The Agency tasked with regulating biofuels entering the UK market and encouraging their sustainability will close its doors for the last time this week.
On Thursday, 31 March the Renewable Fuels Agency (RFA) will be dissolved as part of a wider review of arms-length government bodies. Its duties will be transferred to the Department for Transport.
The Agency’s Board held a final meeting on 22 March, 2011.
"I am very proud of the Agency’s record and believe its actions have led to demonstrably more sustainable supplies of biofuels and delivered better social and environmental outcomes throughout the supply chain," said Professor Ed Gallagher, Chairman of the Agency.
"I would like publicly to thank those who have served with me on the Board, helping to shape and steer the Agency, enabling it to carry out its duties in an exemplary manner and quickly establishing its reputation as an effective, well-run regulator, something confirmed by regular independent reviews of our performance.
"I would also like to pay tribute to the staff who have worked so hard and conducted themselves with commendable professionalism during this transitional period in what have, at times, been difficult circumstances. The Board has made every effort to ensure the best outcome for the staff and all permanent employees are to be transferred to the Department for Transport where they will continue to use the expertise they have developed at the RFA as part of the Department’s Low Carbon Fuels team."
Nick Goodall, CEO of the Agency, said: "The RFA has published world-class reports and research and I think all those involved in its work can take pride in the legacy it will leave behind.
"Our staff care about their work and the evidence is in their internationally respected output. I’m proud to have led the team that showed the way for biofuels to be sustainable."
In its brief history, the Renewable Fuels Agency has been responsible for several achievements that went beyond good practice and set the scene for a more sustainable supply of biofuels.
Above all, it has established a system allowing the provenance of fuels to be tracked from farm to fuel supplier.
This has made possible an assessment of the likely environmental risks and benefits of a given batch of fuel, allowing industry to make better-informed decisions whilst ensuring greater transparency and accountability.
• It has delivered real, demonstrable changes in the procurement policy of major oil companies leading to better environmental and social outcomes – many of the obligated suppliers’ annual sustainability reports outline how they have been influenced by the RTFO with some reporting real changes to their biofuel strategy in response to the regulation or conversations with the RFA.
• It successfully administered the first attempt to regulate the sustainability of biofuel in the world, years ahead of any concrete developments elsewhere.
• It published the Gallagher Review, one of the first studies to take an in depth look at the possible impacts of Indirect Land Use Change (iLUC).
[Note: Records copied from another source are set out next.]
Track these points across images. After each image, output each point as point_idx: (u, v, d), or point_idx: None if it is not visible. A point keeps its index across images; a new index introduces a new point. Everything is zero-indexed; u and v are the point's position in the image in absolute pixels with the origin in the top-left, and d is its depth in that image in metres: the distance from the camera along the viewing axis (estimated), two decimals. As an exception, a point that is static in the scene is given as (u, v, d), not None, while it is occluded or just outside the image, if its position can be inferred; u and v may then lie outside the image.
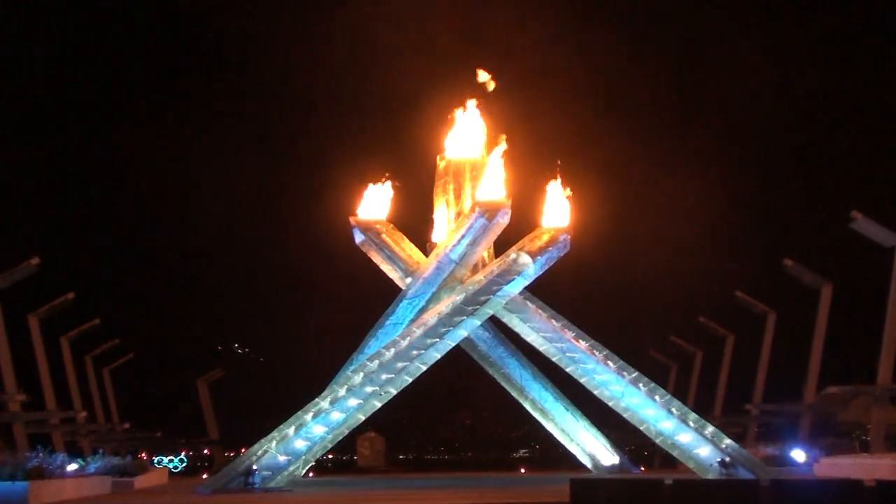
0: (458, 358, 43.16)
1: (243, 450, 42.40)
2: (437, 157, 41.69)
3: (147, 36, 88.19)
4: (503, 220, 38.19)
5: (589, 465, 42.77)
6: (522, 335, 39.19)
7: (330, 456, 64.95)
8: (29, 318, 46.45)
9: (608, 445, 42.78)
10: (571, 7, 74.75)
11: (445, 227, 40.46)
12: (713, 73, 74.47)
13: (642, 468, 48.37)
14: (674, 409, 37.29)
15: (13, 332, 42.84)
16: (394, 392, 36.11)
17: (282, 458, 34.52)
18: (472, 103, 41.87)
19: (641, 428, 37.86)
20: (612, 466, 42.11)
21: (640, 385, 37.32)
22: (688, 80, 79.53)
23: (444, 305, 37.24)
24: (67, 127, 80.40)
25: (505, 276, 37.58)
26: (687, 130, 78.89)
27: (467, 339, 41.06)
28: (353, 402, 35.36)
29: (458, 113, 41.92)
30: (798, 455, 40.16)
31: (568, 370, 38.12)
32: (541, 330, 38.39)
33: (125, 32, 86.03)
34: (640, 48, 77.08)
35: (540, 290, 39.78)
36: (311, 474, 46.43)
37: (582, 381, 37.98)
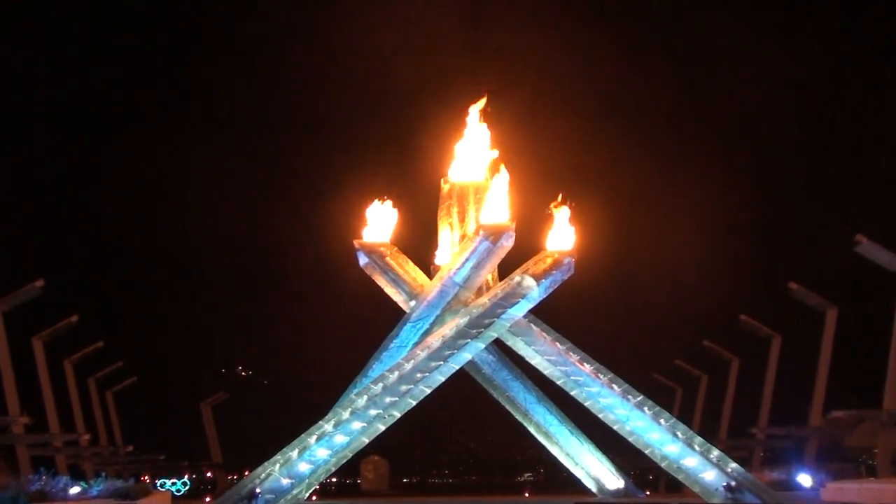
0: (462, 381, 43.03)
1: (246, 473, 42.26)
2: (441, 181, 41.75)
3: (148, 53, 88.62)
4: (507, 243, 38.18)
5: (594, 489, 42.50)
6: (527, 358, 39.08)
7: (333, 479, 64.83)
8: (32, 340, 46.45)
9: (613, 469, 42.53)
10: (574, 19, 75.12)
11: (449, 250, 40.46)
12: (717, 92, 74.73)
13: (647, 492, 48.07)
14: (679, 433, 37.11)
15: (17, 355, 42.82)
16: (398, 415, 36.00)
17: (285, 482, 34.40)
18: (475, 126, 41.93)
19: (646, 452, 37.67)
20: (617, 490, 41.84)
21: (646, 408, 37.17)
22: (691, 101, 79.77)
23: (448, 328, 37.18)
24: (71, 148, 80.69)
25: (509, 300, 37.53)
26: (691, 152, 79.00)
27: (471, 363, 40.94)
28: (356, 425, 35.25)
29: (462, 136, 42.01)
30: (804, 479, 39.94)
31: (572, 393, 37.99)
32: (545, 353, 38.29)
33: (125, 48, 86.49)
34: (643, 62, 77.35)
35: (544, 314, 39.73)
36: (314, 498, 46.21)
37: (586, 404, 37.83)
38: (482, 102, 41.54)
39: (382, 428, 35.93)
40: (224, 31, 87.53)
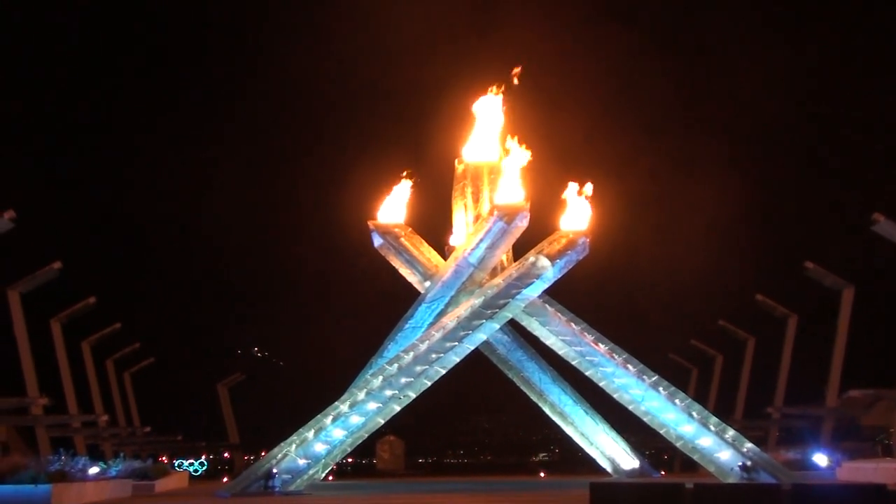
0: (478, 362, 43.11)
1: (263, 453, 42.48)
2: (456, 161, 41.68)
3: (160, 42, 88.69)
4: (522, 223, 38.12)
5: (609, 469, 42.62)
6: (542, 338, 39.11)
7: (349, 460, 65.18)
8: (51, 322, 46.75)
9: (628, 449, 42.62)
10: (585, 8, 74.76)
11: (464, 230, 40.44)
12: (731, 73, 74.30)
13: (662, 472, 48.14)
14: (694, 413, 37.11)
15: (35, 337, 43.13)
16: (413, 396, 36.11)
17: (301, 462, 34.59)
18: (489, 106, 41.78)
19: (661, 432, 37.69)
20: (632, 470, 41.95)
21: (661, 388, 37.16)
22: (706, 82, 79.33)
23: (463, 309, 37.21)
24: (89, 133, 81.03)
25: (524, 280, 37.52)
26: (706, 132, 78.66)
27: (486, 343, 41.02)
28: (372, 405, 35.39)
29: (476, 116, 41.88)
30: (820, 459, 39.86)
31: (587, 374, 38.01)
32: (560, 333, 38.29)
33: (140, 38, 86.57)
34: (655, 49, 76.91)
35: (559, 294, 39.72)
36: (330, 478, 46.52)
37: (601, 384, 37.85)
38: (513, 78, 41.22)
39: (398, 408, 36.06)
40: (242, 16, 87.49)
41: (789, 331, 51.48)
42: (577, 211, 39.79)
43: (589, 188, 39.86)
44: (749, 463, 35.23)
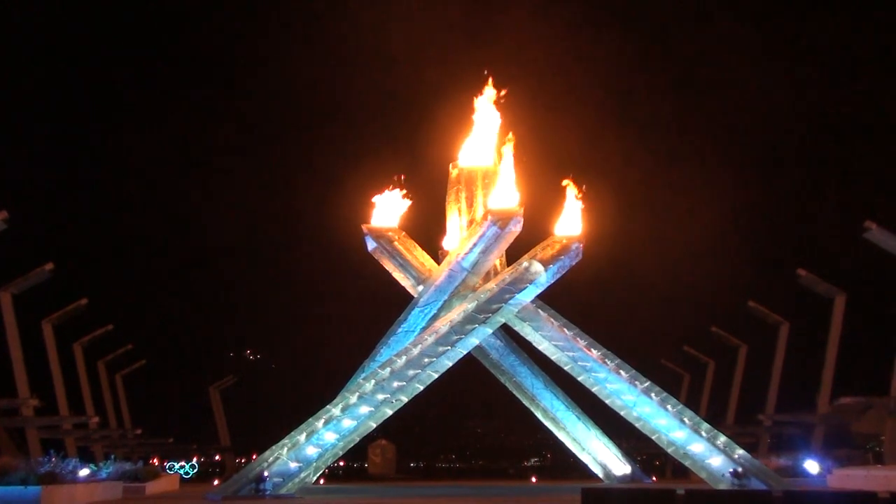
0: (470, 366, 43.10)
1: (254, 456, 42.44)
2: (450, 165, 41.70)
3: (156, 43, 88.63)
4: (515, 228, 38.13)
5: (600, 475, 42.59)
6: (534, 343, 39.09)
7: (341, 463, 65.16)
8: (42, 323, 46.69)
9: (620, 455, 42.60)
10: (580, 13, 74.92)
11: (457, 235, 40.45)
12: (724, 79, 74.44)
13: (654, 478, 48.13)
14: (686, 419, 37.13)
15: (27, 338, 43.07)
16: (405, 400, 36.08)
17: (293, 465, 34.52)
18: (483, 111, 41.84)
19: (653, 437, 37.70)
20: (624, 476, 41.92)
21: (653, 394, 37.18)
22: (698, 87, 79.51)
23: (456, 313, 37.20)
24: (81, 133, 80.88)
25: (517, 285, 37.53)
26: (698, 139, 78.80)
27: (479, 348, 41.00)
28: (364, 409, 35.35)
29: (471, 121, 41.93)
30: (811, 466, 39.91)
31: (580, 379, 38.01)
32: (553, 338, 38.30)
33: (135, 39, 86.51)
34: (648, 53, 77.11)
35: (552, 299, 39.72)
36: (322, 481, 46.45)
37: (594, 389, 37.86)
38: (489, 90, 41.39)
39: (390, 412, 36.00)
40: (236, 20, 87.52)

This was a ground-breaking piece of work that is often referenced today and continues to influence policy globally in this area.
• The Agency has built up a high degree of institutional expertise as reflected in its reports and management of the RTFO.
• It has produced the figures that back up the assumption that there are good biofuels and bad biofuels – its regular reports cut through the background chatter and allow comparison of feedstocks based on facts rather than opinion.